Уилл человек сдержанный, положительный, трезвый, он пониже брата, зато волос у него погуще и потемнее. Среди таких экспансивных родичей, как папа Герцог и тетушка Ципора, его выделяли тихость, вдумчивость и скрытность.
— Как дома, Уилл, как дети?
— Все хорошо… Чем ты занимался, Мозес?
— Не суди по виду. Не так страшен черт, как его малюют. На самом деле я в хорошей форме. Ты помнишь, как мы заблудились на озере Вандавега? Как барахтались в иле, резали ноги в камыше? Вот это действительно было опасно. А сейчас — чепуха.

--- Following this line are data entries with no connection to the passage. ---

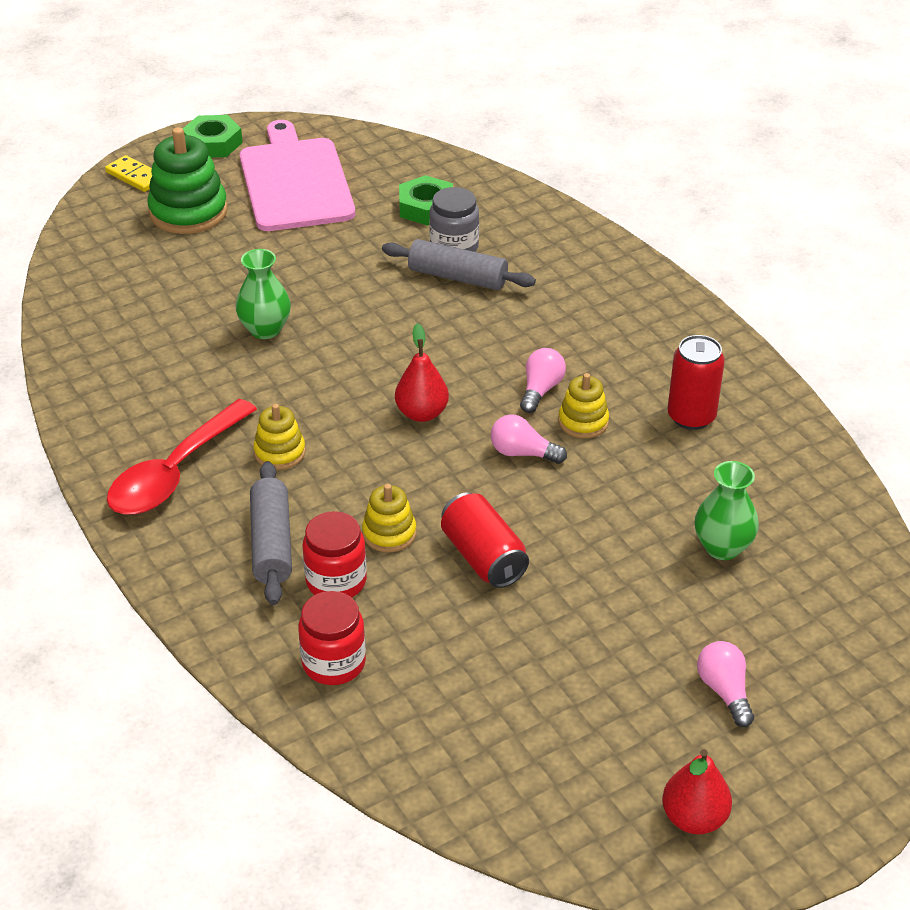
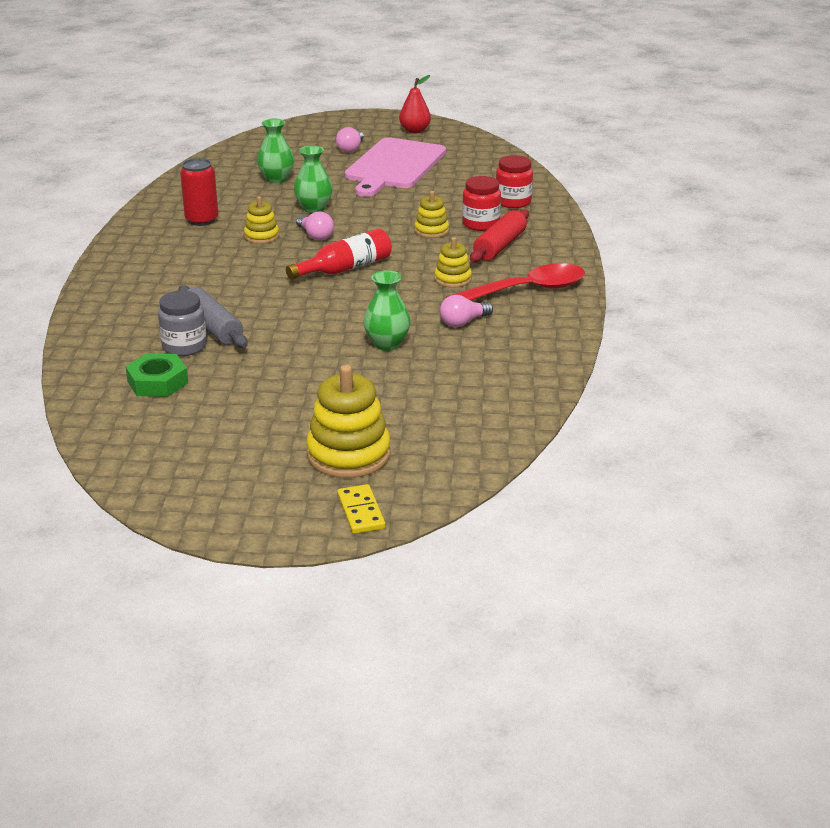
camera: 145 degrees left, 10 degrees down
green stacking toy [147,127,228,234] -> yellow stacking toy [306,365,391,478]
green nut [183,115,243,157] -> none
pink cutting board [240,120,355,231] -> pink cutting board moved to [345,137,446,197]
grey rolling pin [250,461,292,605] -> red rolling pin [470,209,529,262]
red pear [395,323,449,422] -> red bottle [286,229,392,280]
red can [441,492,529,588] -> none
pink light bulb [520,348,566,413] -> pink light bulb moved to [440,295,493,327]
none -> green vase [294,145,333,213]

— Зачем тебе понадобился пистолет?
— Ты знаешь, что я не больше папы способен в кого-нибудь выстрелить. Ты взял его цепочку для часов, а я вспомнил про старые рубли в столе — и заодно взял револьвер. Зря, конечно. Хотя бы вынул пули. Еще одна блажь. Давай не будем об этом.

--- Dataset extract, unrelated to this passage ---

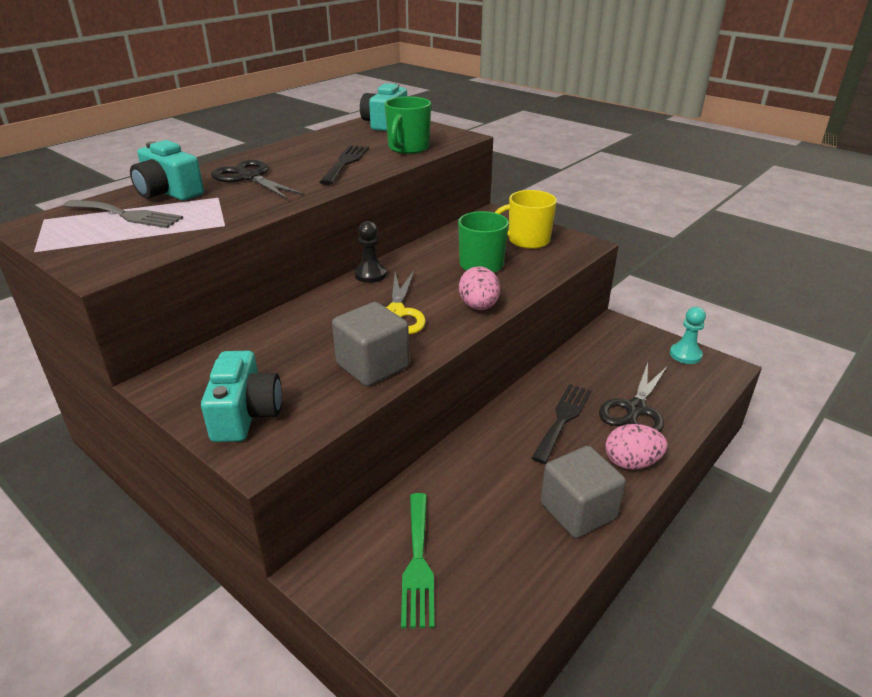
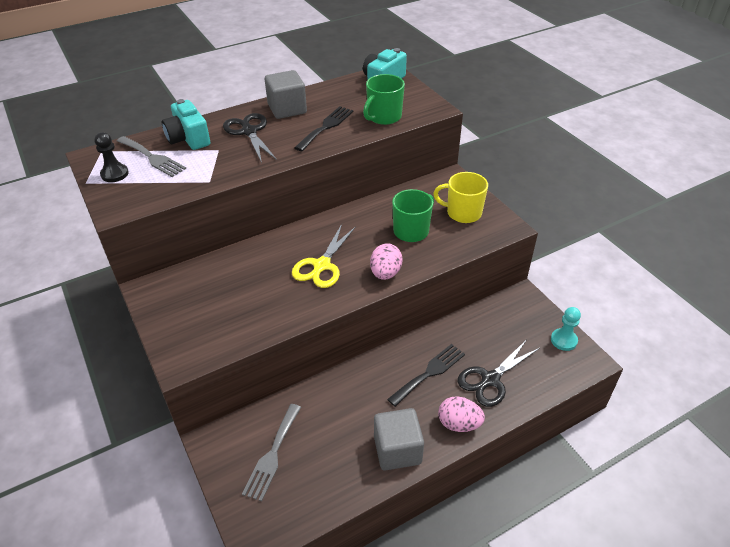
camera: 20 degrees right, 10 degrees up
turquoise camera [201,351,282,442] -> none
grey cube [332,302,409,386] -> grey cube moved to [265,70,307,119]
black pawn [354,221,387,283] -> black pawn moved to [94,132,129,182]
green fork [401,493,434,628] -> grey fork [242,404,301,501]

— Не будем, — сказал Уилл. — Я совсем не хочу тебя травить. Дело не в нем.
— Я знаю, в чем дело, — сказал Герцог. — Ты тревожишься. — Он умерил голос, чтобы тот не дрогнул. — Я тебя тоже люблю, Уилл.
— Я знаю.
— Да, вел я себя не очень обдуманно. С твоей точки зрения… Да с любой разумной точки зрения. Я привел Маделин к тебе в контору, чтобы ты видел, на ком я женюсь. Было ясно, что ты ее не одобряешь. Я сам ее не одобрял. И она меня не одобряла.
— Зачем тогда женился?
— Бог связывает все, что болтается без дела. Спроси зачем! Уж конечно, он не пекся о моем благоденствии, о моей личности, если на то пошло. Тут можно сказать одно: — Вот красная нитка, связанная с зеленой — или голубой, — интересно зачем? — А потом я убухал все свои деньги в людевилльский дом. Это уже было просто безумие.

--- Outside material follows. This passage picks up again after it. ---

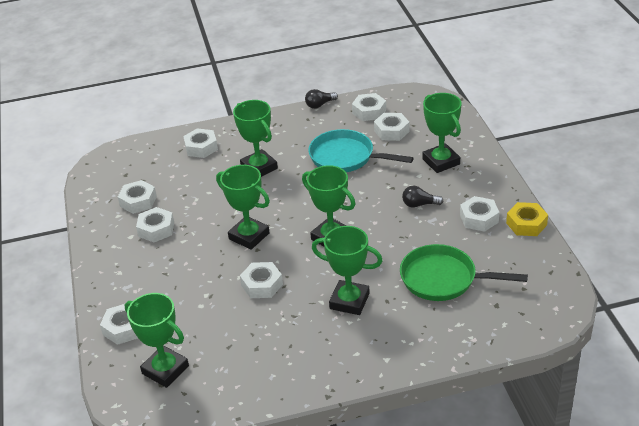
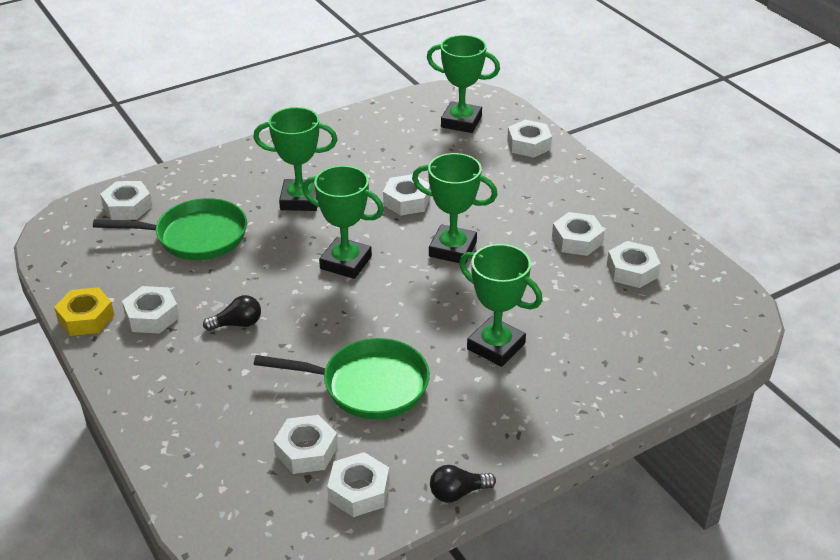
camera: 160 degrees right, 0 degrees up
white nut [183,128,218,158] -> white nut moved to [100,181,153,220]
black light bulb [305,89,338,109] -> black light bulb turned 150 degrees counterclockwise [430,465,496,503]
turquoise pan [308,129,414,172] -> green pan [254,338,430,419]
green trophy [422,93,461,173] -> none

— Не скажи, все-таки недвижимость, — сказал Уилл. — Ты не пытался его продать? — Уилл истово верил в недвижимость.
— Кому? И как?
— Составь с агентом опись. Может, я подъеду, посмотрю сам.
— Буду тебе признателен, — сказал Герцог. — Только сомневаюсь, чтобы кто-нибудь в здравом уме купил его.
— Моз, дай я позвоню доктору Рамсбергу, пусть он тебя посмотрит. А потом пойдем ко мне и пообедаем. Мои будут в восторге.
— Когда ты сможешь приехать в Людевилль?
— На будущей неделе я должен быть в Бостоне. Потом мы с Мюриэл собирались на Кейп-Код.
— Так поезжай через Людевилль. Это близко от магистрали. Ты окажешь мне огромную услугу. Я должен продать этот дом.